## What you need to do
Only the lines from the first line of the records through the line containing "Легкоусваиваемые ингредиенты" belong in the answer. Copy them exactly.

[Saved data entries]
################

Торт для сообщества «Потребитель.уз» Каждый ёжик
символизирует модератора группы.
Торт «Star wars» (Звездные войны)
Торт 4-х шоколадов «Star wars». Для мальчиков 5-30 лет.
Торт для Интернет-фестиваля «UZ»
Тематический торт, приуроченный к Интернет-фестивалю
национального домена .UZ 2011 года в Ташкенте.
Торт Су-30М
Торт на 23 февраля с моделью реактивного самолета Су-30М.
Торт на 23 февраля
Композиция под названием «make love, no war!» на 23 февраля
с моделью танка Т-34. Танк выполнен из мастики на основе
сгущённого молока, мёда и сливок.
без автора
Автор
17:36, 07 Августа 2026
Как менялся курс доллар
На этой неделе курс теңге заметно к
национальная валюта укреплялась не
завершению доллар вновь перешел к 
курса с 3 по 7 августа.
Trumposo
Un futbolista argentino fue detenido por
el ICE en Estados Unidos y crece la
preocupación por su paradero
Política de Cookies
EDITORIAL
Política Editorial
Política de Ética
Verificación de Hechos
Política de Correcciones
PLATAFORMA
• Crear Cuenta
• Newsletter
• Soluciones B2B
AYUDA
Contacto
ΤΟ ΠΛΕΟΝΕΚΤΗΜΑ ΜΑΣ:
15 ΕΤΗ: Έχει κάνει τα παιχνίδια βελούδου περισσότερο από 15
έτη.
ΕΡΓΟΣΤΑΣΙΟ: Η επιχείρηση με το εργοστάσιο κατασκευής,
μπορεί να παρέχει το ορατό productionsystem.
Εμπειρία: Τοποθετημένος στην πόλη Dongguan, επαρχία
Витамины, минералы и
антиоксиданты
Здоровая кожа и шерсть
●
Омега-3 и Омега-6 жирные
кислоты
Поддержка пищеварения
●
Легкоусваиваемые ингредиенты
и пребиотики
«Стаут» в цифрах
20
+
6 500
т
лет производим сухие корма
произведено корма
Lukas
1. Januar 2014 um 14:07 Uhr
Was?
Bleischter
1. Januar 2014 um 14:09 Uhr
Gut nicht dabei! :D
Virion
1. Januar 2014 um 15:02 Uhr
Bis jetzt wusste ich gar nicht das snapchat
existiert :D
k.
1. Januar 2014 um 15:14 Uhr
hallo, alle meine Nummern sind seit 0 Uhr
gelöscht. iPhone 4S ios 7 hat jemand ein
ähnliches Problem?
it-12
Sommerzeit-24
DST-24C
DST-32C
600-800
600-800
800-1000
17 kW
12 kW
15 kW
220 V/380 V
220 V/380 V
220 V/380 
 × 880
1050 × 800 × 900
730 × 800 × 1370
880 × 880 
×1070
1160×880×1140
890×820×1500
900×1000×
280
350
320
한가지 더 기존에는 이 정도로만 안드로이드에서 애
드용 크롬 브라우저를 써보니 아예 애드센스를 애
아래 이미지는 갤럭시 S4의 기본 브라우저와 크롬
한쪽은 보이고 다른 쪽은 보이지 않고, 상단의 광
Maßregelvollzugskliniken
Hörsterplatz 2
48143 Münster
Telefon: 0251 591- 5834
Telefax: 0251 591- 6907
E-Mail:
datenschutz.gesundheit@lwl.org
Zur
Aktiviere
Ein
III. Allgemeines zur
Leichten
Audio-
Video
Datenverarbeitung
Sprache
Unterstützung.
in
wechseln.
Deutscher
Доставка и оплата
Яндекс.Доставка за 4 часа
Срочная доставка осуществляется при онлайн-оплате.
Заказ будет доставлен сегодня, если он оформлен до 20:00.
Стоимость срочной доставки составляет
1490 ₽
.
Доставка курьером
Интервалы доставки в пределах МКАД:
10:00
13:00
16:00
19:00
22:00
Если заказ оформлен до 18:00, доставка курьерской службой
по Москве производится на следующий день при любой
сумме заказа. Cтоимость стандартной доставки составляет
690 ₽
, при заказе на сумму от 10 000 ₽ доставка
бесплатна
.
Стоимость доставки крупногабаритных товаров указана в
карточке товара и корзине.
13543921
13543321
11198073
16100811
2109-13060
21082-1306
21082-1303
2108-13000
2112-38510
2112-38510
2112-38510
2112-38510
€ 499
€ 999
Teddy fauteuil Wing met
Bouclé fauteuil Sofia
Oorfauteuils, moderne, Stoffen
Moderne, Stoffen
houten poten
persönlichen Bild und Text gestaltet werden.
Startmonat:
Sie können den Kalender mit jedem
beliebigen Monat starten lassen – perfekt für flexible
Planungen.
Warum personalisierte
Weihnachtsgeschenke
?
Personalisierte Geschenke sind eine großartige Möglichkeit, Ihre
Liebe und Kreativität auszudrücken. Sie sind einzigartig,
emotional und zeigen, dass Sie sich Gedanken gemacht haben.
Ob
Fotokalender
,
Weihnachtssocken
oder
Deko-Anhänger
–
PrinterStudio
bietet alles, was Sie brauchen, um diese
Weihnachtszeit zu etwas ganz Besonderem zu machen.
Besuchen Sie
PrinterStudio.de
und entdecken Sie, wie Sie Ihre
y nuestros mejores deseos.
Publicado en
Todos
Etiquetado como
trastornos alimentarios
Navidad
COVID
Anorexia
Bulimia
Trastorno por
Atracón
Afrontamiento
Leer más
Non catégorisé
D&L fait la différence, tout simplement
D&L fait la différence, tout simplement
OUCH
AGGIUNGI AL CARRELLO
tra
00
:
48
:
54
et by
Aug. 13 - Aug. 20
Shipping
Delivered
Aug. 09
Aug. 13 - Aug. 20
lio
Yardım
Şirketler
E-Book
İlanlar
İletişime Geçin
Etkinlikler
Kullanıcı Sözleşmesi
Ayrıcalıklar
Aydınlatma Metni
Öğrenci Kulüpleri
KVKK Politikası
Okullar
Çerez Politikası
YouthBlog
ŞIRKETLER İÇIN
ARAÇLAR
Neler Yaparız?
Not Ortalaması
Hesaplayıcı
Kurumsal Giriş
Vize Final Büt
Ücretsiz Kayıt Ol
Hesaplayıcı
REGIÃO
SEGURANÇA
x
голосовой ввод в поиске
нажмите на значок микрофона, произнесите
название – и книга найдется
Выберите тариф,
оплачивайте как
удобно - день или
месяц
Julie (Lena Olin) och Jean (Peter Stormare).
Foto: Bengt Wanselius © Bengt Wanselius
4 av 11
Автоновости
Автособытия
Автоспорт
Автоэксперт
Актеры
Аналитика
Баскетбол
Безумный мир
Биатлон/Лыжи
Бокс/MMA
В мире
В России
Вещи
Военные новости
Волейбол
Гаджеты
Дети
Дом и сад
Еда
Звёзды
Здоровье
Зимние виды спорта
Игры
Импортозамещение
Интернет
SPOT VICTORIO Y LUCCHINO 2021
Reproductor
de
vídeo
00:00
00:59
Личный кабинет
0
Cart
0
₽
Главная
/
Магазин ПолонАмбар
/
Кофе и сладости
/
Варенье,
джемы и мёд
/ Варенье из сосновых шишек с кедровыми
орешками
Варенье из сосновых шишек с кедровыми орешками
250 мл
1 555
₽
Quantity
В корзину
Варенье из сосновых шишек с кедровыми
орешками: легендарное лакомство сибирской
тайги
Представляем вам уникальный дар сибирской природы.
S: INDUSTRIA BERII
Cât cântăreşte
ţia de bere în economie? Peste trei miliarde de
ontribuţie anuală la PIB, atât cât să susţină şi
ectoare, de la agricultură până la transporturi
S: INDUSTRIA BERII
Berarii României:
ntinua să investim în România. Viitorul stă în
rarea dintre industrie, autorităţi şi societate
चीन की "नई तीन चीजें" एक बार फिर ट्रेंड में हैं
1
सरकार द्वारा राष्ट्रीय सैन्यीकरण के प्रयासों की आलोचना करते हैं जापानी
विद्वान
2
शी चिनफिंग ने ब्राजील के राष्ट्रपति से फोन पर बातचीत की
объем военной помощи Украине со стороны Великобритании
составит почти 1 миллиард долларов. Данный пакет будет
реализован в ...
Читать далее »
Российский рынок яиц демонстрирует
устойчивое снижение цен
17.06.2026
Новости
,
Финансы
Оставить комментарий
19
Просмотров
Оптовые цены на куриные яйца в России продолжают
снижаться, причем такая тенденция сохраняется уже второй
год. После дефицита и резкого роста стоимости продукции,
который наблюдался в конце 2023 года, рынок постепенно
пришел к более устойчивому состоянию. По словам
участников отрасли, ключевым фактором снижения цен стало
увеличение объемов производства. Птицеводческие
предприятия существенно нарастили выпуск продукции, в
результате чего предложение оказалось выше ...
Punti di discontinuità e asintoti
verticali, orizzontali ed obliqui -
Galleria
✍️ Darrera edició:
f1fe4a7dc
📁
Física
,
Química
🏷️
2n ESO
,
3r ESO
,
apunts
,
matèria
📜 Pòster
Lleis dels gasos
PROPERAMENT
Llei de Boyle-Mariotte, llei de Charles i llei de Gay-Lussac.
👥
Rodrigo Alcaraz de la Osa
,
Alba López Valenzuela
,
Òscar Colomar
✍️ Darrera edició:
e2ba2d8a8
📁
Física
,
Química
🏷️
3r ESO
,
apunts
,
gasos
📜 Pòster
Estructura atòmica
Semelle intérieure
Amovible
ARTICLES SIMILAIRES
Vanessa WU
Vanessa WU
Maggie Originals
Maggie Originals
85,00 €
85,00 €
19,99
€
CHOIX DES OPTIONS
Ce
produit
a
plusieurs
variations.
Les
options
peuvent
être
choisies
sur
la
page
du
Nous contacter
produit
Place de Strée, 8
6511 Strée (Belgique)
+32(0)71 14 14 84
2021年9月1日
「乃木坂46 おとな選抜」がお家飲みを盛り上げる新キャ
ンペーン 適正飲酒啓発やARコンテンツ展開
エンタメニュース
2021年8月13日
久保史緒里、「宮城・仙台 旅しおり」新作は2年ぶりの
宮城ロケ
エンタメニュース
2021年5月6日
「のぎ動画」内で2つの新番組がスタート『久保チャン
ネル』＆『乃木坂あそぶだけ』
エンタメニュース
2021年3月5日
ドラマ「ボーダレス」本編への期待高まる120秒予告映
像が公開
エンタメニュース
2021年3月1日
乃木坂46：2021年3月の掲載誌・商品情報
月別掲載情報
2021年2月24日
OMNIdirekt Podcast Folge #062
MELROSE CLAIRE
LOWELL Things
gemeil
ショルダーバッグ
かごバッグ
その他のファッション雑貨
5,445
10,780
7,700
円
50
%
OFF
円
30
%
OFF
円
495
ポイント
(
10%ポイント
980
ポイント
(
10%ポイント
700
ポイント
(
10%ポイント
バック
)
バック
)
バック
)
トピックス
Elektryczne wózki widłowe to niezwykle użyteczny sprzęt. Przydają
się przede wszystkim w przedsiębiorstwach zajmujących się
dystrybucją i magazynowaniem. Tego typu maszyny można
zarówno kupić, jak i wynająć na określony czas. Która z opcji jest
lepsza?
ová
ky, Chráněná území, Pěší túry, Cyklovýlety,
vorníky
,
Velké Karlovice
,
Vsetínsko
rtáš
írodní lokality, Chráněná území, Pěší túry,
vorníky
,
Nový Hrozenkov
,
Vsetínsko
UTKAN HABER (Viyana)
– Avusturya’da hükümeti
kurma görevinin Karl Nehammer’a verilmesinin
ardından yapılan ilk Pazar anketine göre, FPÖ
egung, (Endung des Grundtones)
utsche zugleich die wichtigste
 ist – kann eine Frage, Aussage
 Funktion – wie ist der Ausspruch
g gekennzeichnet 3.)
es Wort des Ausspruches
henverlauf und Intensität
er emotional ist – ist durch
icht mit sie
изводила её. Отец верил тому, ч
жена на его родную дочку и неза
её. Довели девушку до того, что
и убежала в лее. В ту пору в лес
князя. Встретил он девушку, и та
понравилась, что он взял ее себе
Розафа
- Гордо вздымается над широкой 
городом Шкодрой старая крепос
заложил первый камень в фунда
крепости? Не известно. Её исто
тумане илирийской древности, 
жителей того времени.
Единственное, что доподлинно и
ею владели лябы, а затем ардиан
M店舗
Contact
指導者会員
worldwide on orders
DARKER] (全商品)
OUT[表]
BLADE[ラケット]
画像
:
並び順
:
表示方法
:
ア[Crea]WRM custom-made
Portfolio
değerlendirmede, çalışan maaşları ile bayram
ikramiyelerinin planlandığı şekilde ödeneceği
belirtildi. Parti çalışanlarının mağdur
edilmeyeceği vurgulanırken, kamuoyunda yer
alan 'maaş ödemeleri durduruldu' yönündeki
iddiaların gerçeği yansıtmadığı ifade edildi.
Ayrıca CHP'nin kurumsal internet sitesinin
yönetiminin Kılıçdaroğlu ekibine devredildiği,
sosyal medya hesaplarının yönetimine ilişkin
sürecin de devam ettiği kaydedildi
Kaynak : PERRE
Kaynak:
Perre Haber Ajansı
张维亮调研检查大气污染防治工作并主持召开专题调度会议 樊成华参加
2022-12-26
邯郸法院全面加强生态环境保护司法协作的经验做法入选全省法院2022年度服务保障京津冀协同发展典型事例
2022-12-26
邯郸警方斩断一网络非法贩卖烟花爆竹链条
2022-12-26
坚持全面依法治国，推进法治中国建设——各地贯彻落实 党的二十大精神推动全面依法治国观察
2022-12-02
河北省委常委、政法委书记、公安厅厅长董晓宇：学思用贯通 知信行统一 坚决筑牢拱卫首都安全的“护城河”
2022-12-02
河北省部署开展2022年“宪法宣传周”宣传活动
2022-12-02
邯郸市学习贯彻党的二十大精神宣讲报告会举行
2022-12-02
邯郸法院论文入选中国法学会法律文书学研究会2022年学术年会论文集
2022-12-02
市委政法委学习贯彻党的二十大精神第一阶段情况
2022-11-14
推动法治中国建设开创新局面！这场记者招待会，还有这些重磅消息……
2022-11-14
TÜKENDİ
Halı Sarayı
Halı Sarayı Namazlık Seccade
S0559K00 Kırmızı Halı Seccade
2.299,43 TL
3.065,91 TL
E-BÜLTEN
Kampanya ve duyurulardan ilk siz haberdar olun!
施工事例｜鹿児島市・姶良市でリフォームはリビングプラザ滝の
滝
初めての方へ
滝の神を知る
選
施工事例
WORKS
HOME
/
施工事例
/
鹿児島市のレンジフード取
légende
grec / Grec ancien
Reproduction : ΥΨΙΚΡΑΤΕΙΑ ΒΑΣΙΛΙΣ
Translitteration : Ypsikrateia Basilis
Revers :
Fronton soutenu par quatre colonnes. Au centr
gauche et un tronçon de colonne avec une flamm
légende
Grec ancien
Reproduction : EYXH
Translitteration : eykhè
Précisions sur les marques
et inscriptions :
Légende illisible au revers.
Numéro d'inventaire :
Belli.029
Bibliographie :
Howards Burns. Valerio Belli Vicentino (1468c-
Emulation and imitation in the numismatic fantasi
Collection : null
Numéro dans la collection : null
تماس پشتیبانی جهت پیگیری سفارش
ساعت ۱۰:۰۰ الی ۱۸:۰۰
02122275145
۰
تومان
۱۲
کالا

################

## Answer for the task
Торт для сообщества «Потребитель.уз» Каждый ёжик
символизирует модератора группы.
Торт «Star wars» (Звездные войны)
Торт 4-х шоколадов «Star wars». Для мальчиков 5-30 лет.
Торт для Интернет-фестиваля «UZ»
Тематический торт, приуроченный к Интернет-фестивалю
национального домена .UZ 2011 года в Ташкенте.
Торт Су-30М
Торт на 23 февраля с моделью реактивного самолета Су-30М.
Торт на 23 февраля
Композиция под названием «make love, no war!» на 23 февраля
с моделью танка Т-34. Танк выполнен из мастики на основе
сгущённого молока, мёда и сливок.
без автора
Автор
17:36, 07 Августа 2026
Как менялся курс доллар
На этой неделе курс теңге заметно к
национальная валюта укреплялась не
завершению доллар вновь перешел к 
курса с 3 по 7 августа.
Trumposo
Un futbolista argentino fue detenido por
el ICE en Estados Unidos y crece la
preocupación por su paradero
Política de Cookies
EDITORIAL
Política Editorial
Política de Ética
Verificación de Hechos
Política de Correcciones
PLATAFORMA
• Crear Cuenta
• Newsletter
• Soluciones B2B
AYUDA
Contacto
ΤΟ ΠΛΕΟΝΕΚΤΗΜΑ ΜΑΣ:
15 ΕΤΗ: Έχει κάνει τα παιχνίδια βελούδου περισσότερο από 15
έτη.
ΕΡΓΟΣΤΑΣΙΟ: Η επιχείρηση με το εργοστάσιο κατασκευής,
μπορεί να παρέχει το ορατό productionsystem.
Εμπειρία: Τοποθετημένος στην πόλη Dongguan, επαρχία
Витамины, минералы и
антиоксиданты
Здоровая кожа и шерсть
●
Омега-3 и Омега-6 жирные
кислоты
Поддержка пищеварения
●
Легкоусваиваемые ингредиенты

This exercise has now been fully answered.